È un vero e proprio ruscello di pensieri questo florilegio di poesie raccolte nel volume di Edda Ghilardi Vincenti. Parole che ristorano, danno calore, illuminano, versi che echeggiano come onde di mare nel loro spumeggiare chiaro e luminoso in una giornata di sole. Bisogna essere poeti dentro per scrivere cose così intense, bisogna avere dentro la bellezza del cielo, delle stelle, dell’universo intero, perché la poesia è amore allo stato puro. Durante la lettura si rimane incantati da quella lieve pioggia che scende sui pensieri, da quel giorno d’agosto a Parigi, dal quel battito del cuore che accelera di fronte alla persona amata. I musicali versi di Edda Ghilardi Vincenti sanno di fede, di elevati sentimenti, di serenità spirituale, di sogni e di realtà, in cui è racchiuso tutto l’amore per ogni cosa e creatura esistente, per ogni essere inteso come prossimo. Una fantasia vivificante fatta di riflessioni lineari, di grande forza vitale e di rottura contro ogni forma di violenza e di odio, accresce il valore di questa  sublime opera.
L’autrice, come per magia, raccoglie in queste sue liriche momenti e palpiti di vita consacrandoli in versi armoniosi, musicali, che suonano come espressione elevata pervasa di dolcezza infinita. Ed è un incanto del cuore. Sia nelle descrizioni ambientali, sia nella ricostruzione di figure e atmosfere ella traduce con grande sensibilità e delicatezza in versi spirituali i motivi della sua meditata esistenza. La sua profonda poesia è illuminante, è chiara e fresca come acqua di ruscello che sgorga dalle rocce della mente e dagli anfratti del cuore. Attrae e coinvolge, purifica e dona un messaggio di speranza per tutti coloro che non sanno più guardare la bellezza del cielo, la vastità del mare, per tutti coloro che non sanno più ascoltare i suoni meravigliosi della natura come il vento tra le foglie, il canto leggero e argentino di un ruscello, il rumore delle onde spumeggianti.
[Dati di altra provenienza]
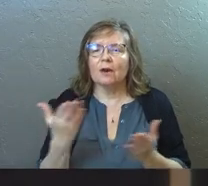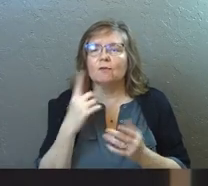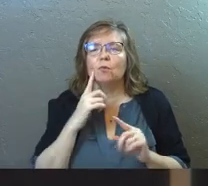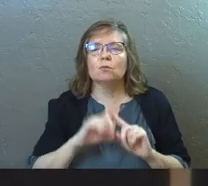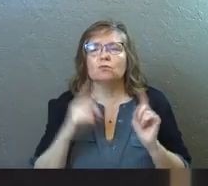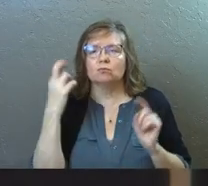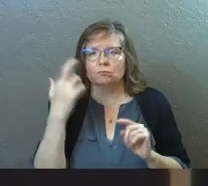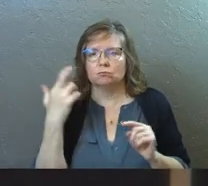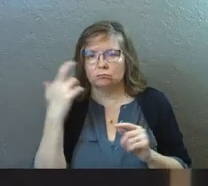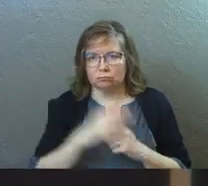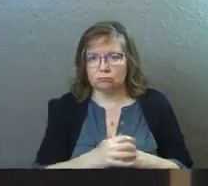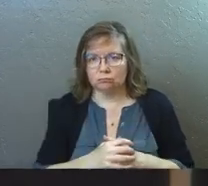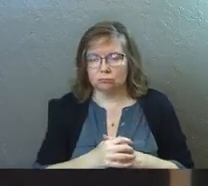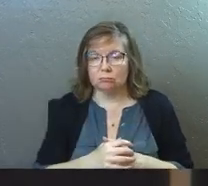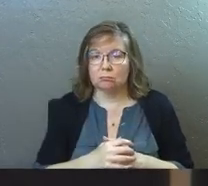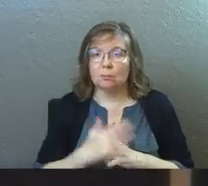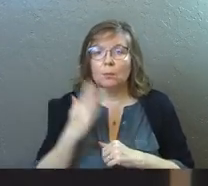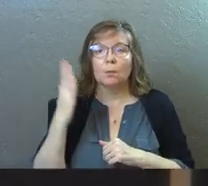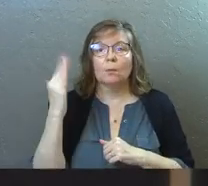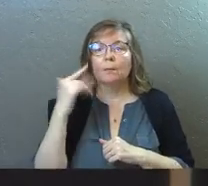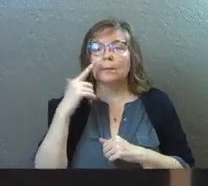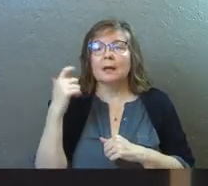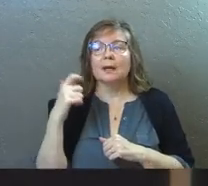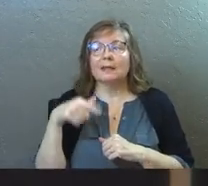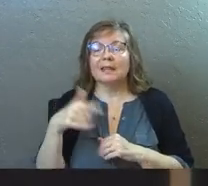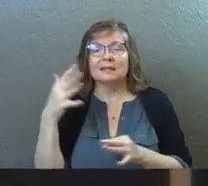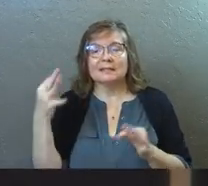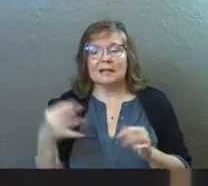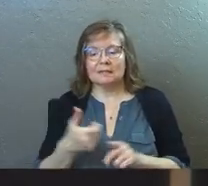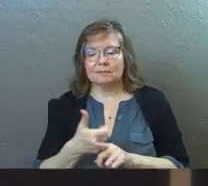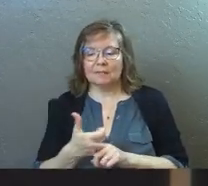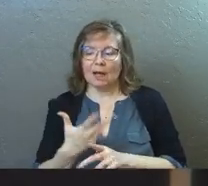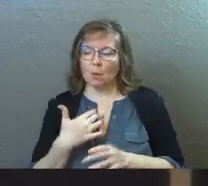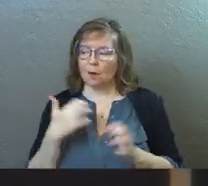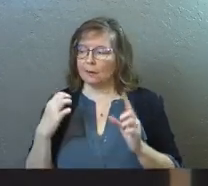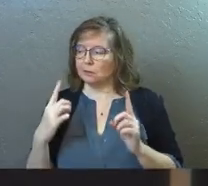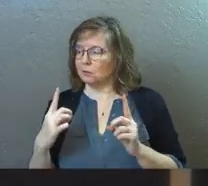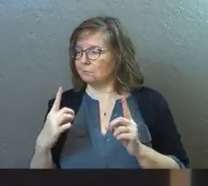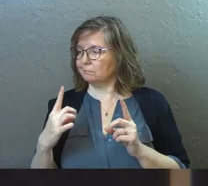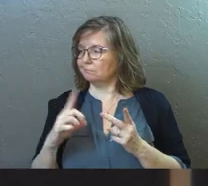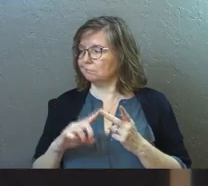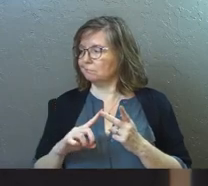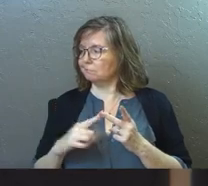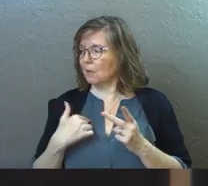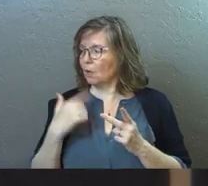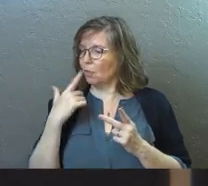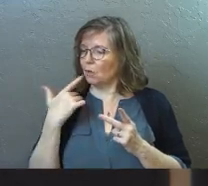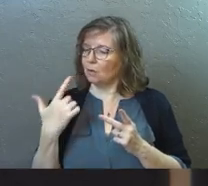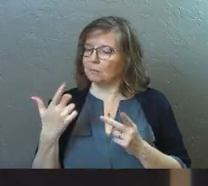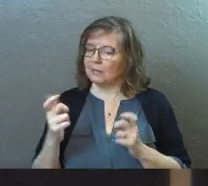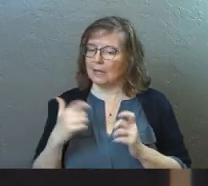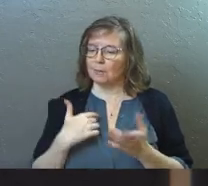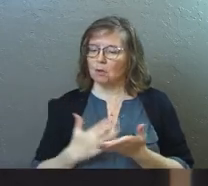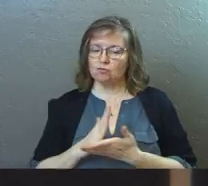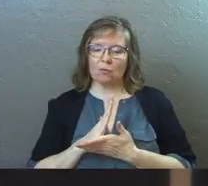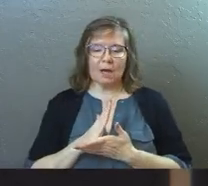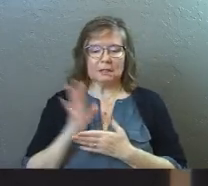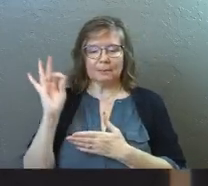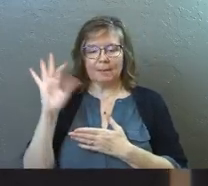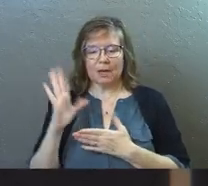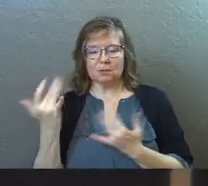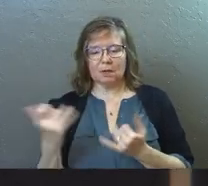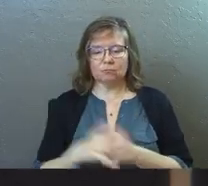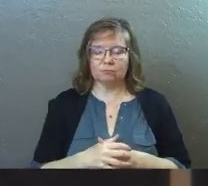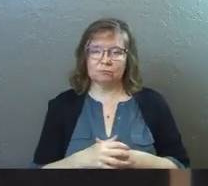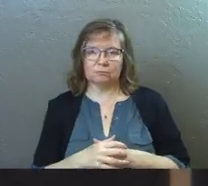reason. They came because they decided to get an education and they thought the education gave them a right to be a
Tutti suoni diversi ma ugualmente belli, da ascoltare per ritrovare il sacro, il divino presente nella nostra vita, perché, come scrive l’autrice stessa, l’uomo è parte della stupenda, misteriosa armonia dell’universo. “E’ voce tra le voci, presenza tra innumerevoli presenze, ma con un dono in più, l’anima…”  Per questa scrittura così bella, limpida e chiara, portatrice di un grande messaggio d’amore e di pace Edda Ghilardi Vincenti è sicuramente da considerarsi una delle migliori poetesse della letteratura contemporanea. Nicla Morletti

Anteprima del libro

A Gabriele D’Annunzio

“Fresche le mie parole ne la sera
ti sien come il fruscio che fan le foglie…”
(Gabriele D’Annunzio, da Alcyone, “Sera Fiesolana “, vv. 1-2)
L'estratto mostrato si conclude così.